Russia’s Ministry of Finance has reportedly proposed a set of amendments to the law “On Digital Financial Assets,” or DFA, which bans many operations with crypto.
According to local news agency Izvestia, the proposed amendments envision a “blanket ban on any operations with virtual money for individuals and individual entrepreneurs” except for three scenarios. The ministry reportedly wants to ban all crypto transactions except the obtaining of assets through inheritance, bankruptcy and enforcement proceedings.
The amendments reportedly intend to prohibit miners from receiving payment for cryptocurrency mining. “Standalone crypto mining is legal, but it loses its financial value because the payment is usually processed in Bitcoins and Ethers,” Izvestia reports.
The latest news brings even more confusion to Russia’s current legal situation with crypto. After Russia finally passed its DFA bill in July 2020, local authorities subsequently said that the regulation will be set out in another law referred to as the bill “On Digital Currency,” or DA. While the DA bill is expected to pass in late 2020, the DFA law is scheduled to be adopted in January 2021, banning crypto-denominated payments in Russia.

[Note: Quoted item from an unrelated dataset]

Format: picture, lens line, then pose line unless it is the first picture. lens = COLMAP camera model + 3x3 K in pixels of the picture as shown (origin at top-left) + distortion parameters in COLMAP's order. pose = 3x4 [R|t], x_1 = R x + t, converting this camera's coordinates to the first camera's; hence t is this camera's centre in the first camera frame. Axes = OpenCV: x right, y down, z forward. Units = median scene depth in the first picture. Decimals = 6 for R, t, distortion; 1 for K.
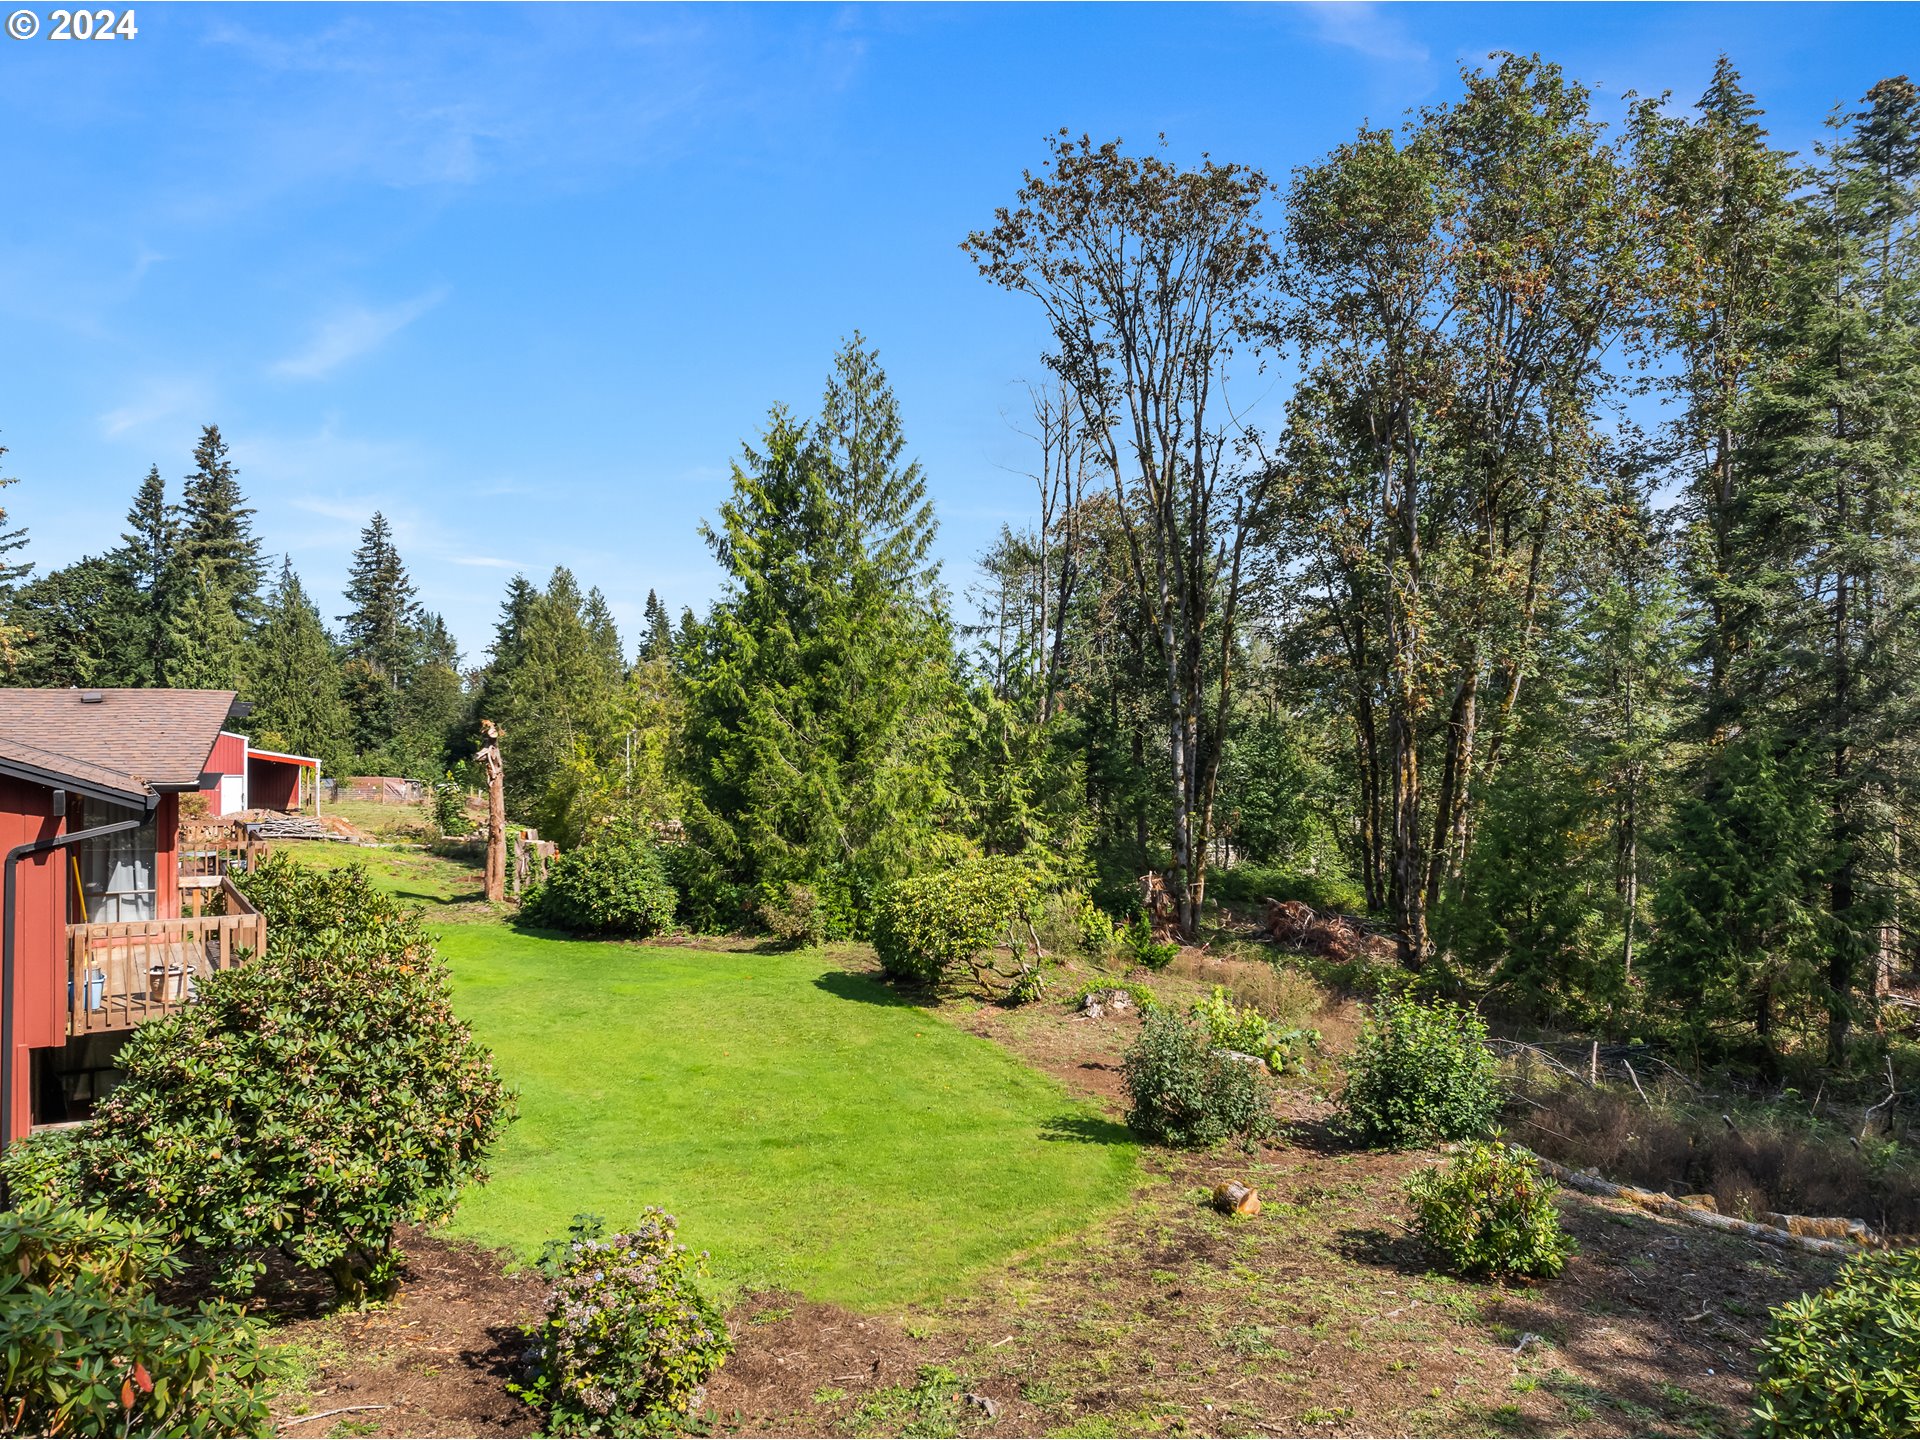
lens RADIAL K [[1472.0, 0, 958.4], [0, 1472.0, 716.2], [0, 0, 1]] dist [-0.029041, -0.017863]
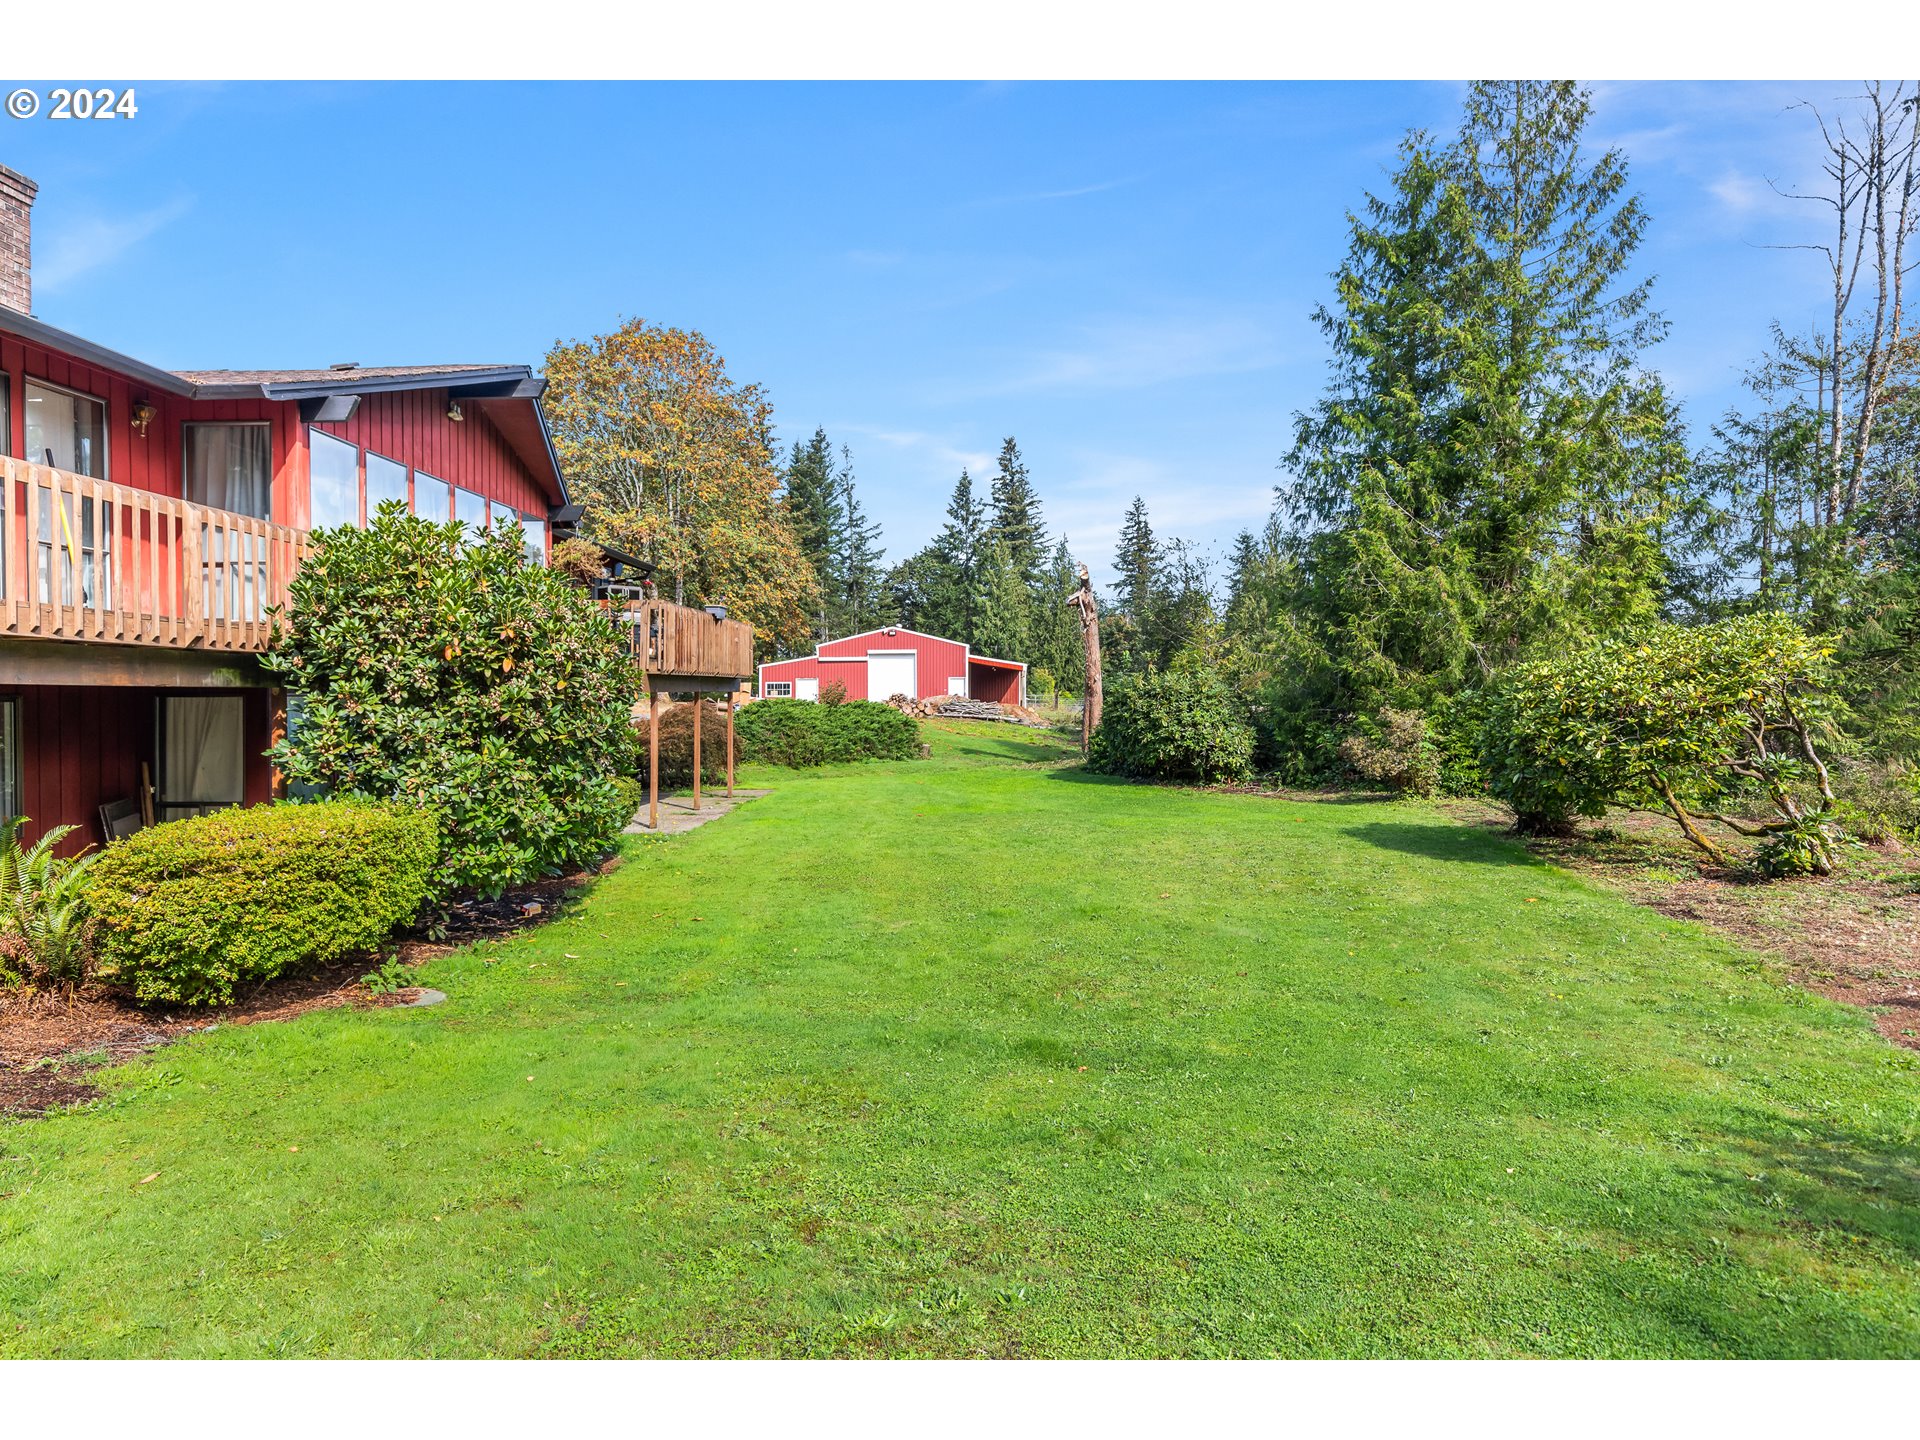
lens RADIAL K [[1127.1, 0, 952.9], [0, 1127.1, 736.7], [0, 0, 1]] dist [0.006056, -0.001649]
pose [[0.824482, 0.006588, -0.565850, 0.019501], [0.008083, 0.999693, 0.023415, 0.096722], [0.565830, -0.023879, 0.824176, 0.362882]]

In late August 2020, Russia’s telecom regulator Roskomnadzor blocked the country’s largest crypto-related website, BestChange.ru. Providing an aggregator of about 400 local crypto exchange websites, the platform was reportedly said to distribute information about buying or selling products with cryptocurrencies like Bitcoin. BestChange claims to have never provided any information about such services.